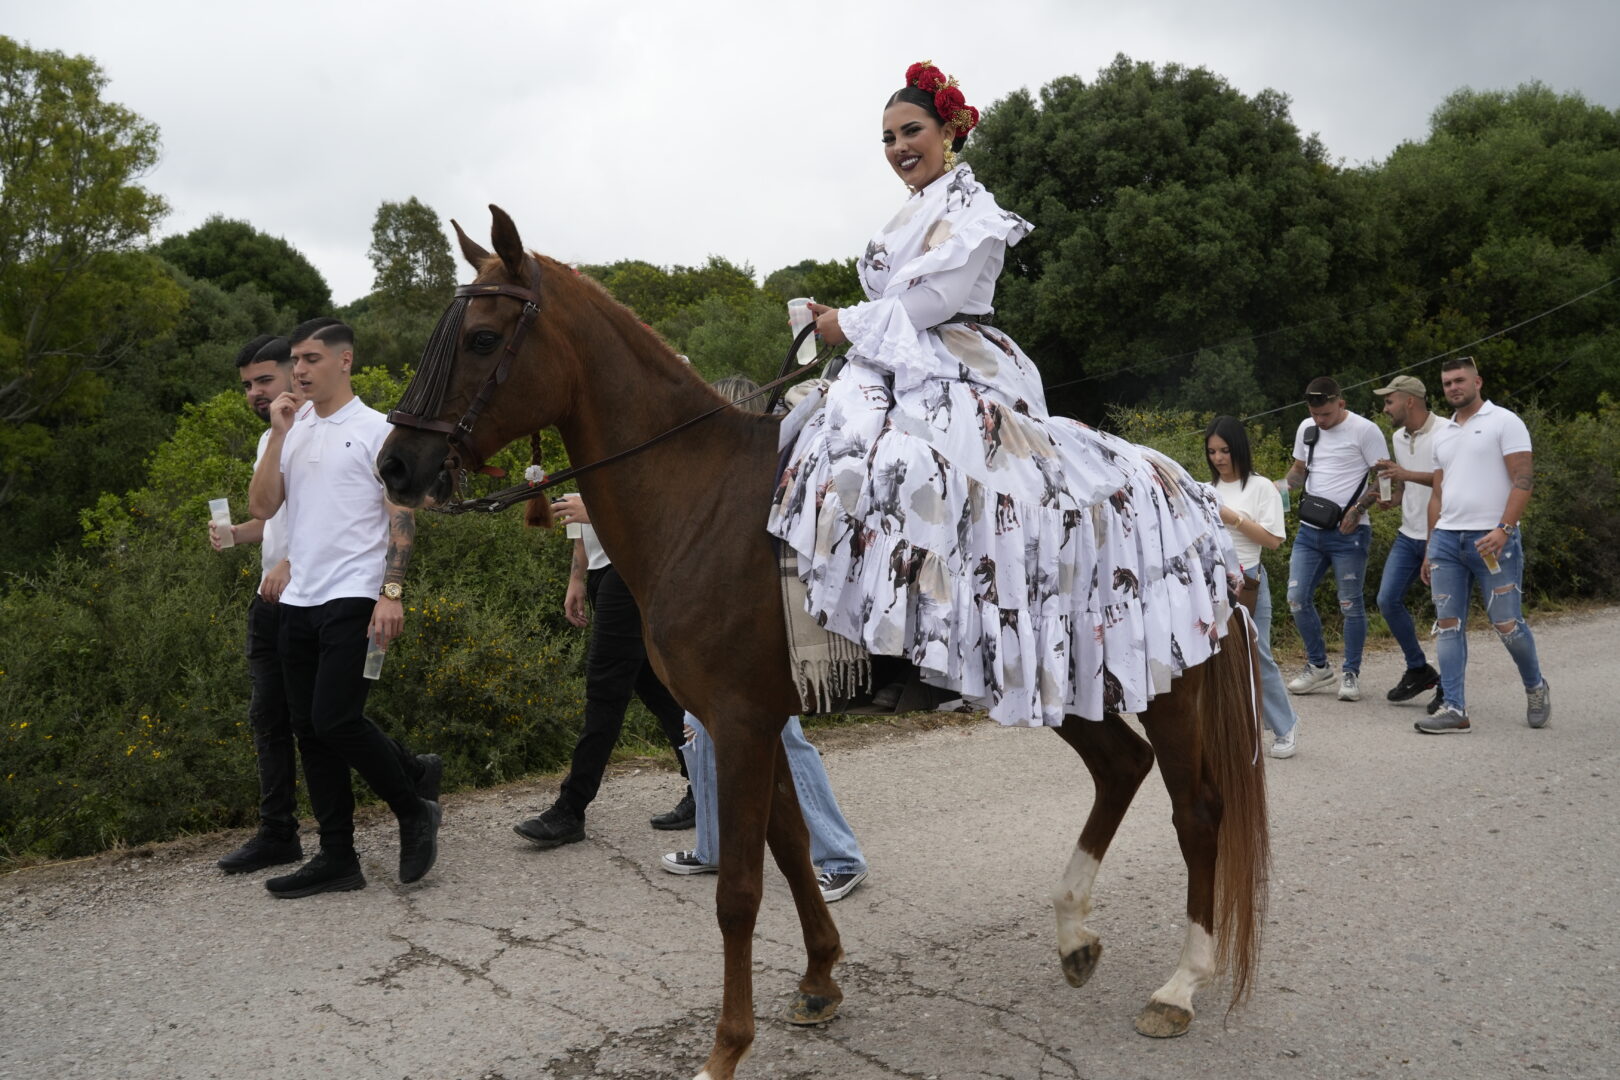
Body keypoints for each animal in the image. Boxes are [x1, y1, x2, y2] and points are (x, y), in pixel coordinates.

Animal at [377, 206, 1269, 1080]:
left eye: (482, 339)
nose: (396, 467)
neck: (699, 499)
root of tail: (1183, 485)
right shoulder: (753, 716)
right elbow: (791, 844)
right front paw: (818, 979)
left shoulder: (738, 720)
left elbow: (739, 889)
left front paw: (725, 1049)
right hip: (1066, 684)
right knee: (1121, 769)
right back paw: (1074, 934)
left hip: (1166, 684)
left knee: (1197, 811)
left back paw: (1179, 986)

-=-=-=-=-

Across the records above, show each line containing the word "left".

left eye: (482, 339)
left shoulder: (738, 720)
left elbow: (739, 889)
left front paw: (725, 1049)
left hip: (1166, 684)
left knee: (1197, 811)
left back paw: (1179, 986)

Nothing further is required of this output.